►
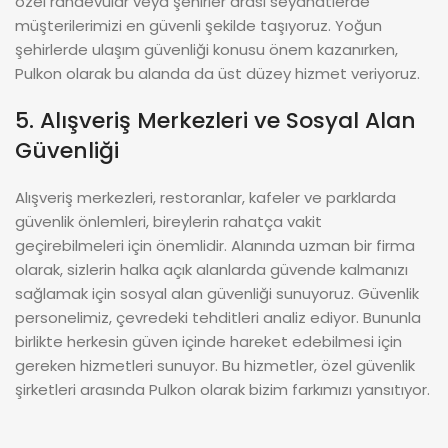
özel randevular veya şehirler arası seyahatlerde
müşterilerimizi en güvenli şekilde taşıyoruz. Yoğun
şehirlerde ulaşım güvenliği konusu önem kazanırken,
Pulkon olarak bu alanda da üst düzey hizmet veriyoruz.
5. Alışveriş Merkezleri ve Sosyal Alan
Güvenliği
Alışveriş merkezleri, restoranlar, kafeler ve parklarda
güvenlik önlemleri, bireylerin rahatça vakit
geçirebilmeleri için önemlidir. Alanında uzman bir firma
olarak, sizlerin halka açık alanlarda güvende kalmanızı
sağlamak için sosyal alan güvenliği sunuyoruz. Güvenlik
personelimiz, çevredeki tehditleri analiz ediyor. Bununla
birlikte herkesin güven içinde hareket edebilmesi için
gereken hizmetleri sunuyor. Bu hizmetler, özel güvenlik
şirketleri arasında Pulkon olarak bizim farkımızı yansıtıyor.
◄
_THE TASK_. Convert the stretch from the start of the items through the line that contains "güvenlik önlemleri, bireylerin rahatça vakit" into a JSON list of strings, one string per line, with blank lines omitted. Leave the pictures out of the answer.

_RESULT OF THE TASK_.
[
  "özel randevular veya şehirler arası seyahatlerde",
  "müşterilerimizi en güvenli şekilde taşıyoruz. Yoğun",
  "şehirlerde ulaşım güvenliği konusu önem kazanırken,",
  "Pulkon olarak bu alanda da üst düzey hizmet veriyoruz.",
  "5. Alışveriş Merkezleri ve Sosyal Alan",
  "Güvenliği",
  "Alışveriş merkezleri, restoranlar, kafeler ve parklarda",
  "güvenlik önlemleri, bireylerin rahatça vakit"
]